AI Startup Writer Raises $200 Million, Reaches $1.9 Billion Valuation
In a Rush? Here are the Quick Facts!
- Generative AI company Writer raised $200 million to expand its full-stack AI platform
- The company reached a $1.9 billion valuation and expects to generate $50 million in annual revenue by the end of the year
- Writer wants to expand and develop autonomous AI solutions
The generative AI startup Writer recently raised $200 million to expand its platform, reaching a $1.9 billion valuation.

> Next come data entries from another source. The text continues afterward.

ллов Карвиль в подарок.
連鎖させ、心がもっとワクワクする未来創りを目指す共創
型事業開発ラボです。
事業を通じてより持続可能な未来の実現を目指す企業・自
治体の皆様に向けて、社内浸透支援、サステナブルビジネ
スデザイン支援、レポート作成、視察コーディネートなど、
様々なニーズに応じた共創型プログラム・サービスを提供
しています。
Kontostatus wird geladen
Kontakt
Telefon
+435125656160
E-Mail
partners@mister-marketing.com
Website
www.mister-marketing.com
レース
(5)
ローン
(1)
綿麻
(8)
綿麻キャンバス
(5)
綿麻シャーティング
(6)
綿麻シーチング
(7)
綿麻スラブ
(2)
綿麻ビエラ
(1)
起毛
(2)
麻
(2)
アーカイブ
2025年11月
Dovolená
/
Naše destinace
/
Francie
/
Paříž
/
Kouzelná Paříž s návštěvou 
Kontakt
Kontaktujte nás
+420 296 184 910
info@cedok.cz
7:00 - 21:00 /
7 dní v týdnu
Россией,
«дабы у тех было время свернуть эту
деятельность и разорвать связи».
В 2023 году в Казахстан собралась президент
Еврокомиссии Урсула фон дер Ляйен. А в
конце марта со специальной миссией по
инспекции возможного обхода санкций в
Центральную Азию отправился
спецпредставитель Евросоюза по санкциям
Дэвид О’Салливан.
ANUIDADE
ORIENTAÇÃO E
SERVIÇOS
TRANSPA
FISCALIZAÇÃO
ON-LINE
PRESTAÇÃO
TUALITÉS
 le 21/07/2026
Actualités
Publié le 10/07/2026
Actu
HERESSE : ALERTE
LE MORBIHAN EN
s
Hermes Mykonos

According to Forbes, the round C series was led by Radical Ventures—an AI-focused firm—, private equity firm Premji Invest, and Iconiq Capital.
Writer, founded in 2020 by Waseem AlShikh and May Habib, started as a content creation company specializing in blogs, descriptions, and summaries, and evolved to include services like developing generative AI applications and workflows, analyzing documents for compliance, and optimizing processes to reduce costs.
“What we say now is that if you can write it, if you can describe it, you can build it,” said CEO and co-founder May Habib to Forbes. She embraces her company’s evolution and expects to reach $50 million in annual revenue by the end of this year.
According to TechCrunch, in 2023, the full-stack AI platform company built its own large language models (LLM) Palmyra, for text generation which can understand their client’s lingo with its architectural approach.
“At Writer, we’re not just creating AI models that can execute tasks, but developing advanced AI systems that deliver mission-critical enterprise work,” said Habib in the press release. “With this new funding, we’re laser-focused on delivering the next generation of autonomous AI solutions that are secure, reliable, and adaptable in highly complex, real-world enterprise scenarios.”
Writer has been working with large global businesses, including companies like Uber, Salesforce, Qualcomm, and N26 among its clients.
The startup is competing in the AI agent market, along with other startups like 11x.ai—which recently raised $50 million in a series B funding— and companies like Slack, and Microsoft.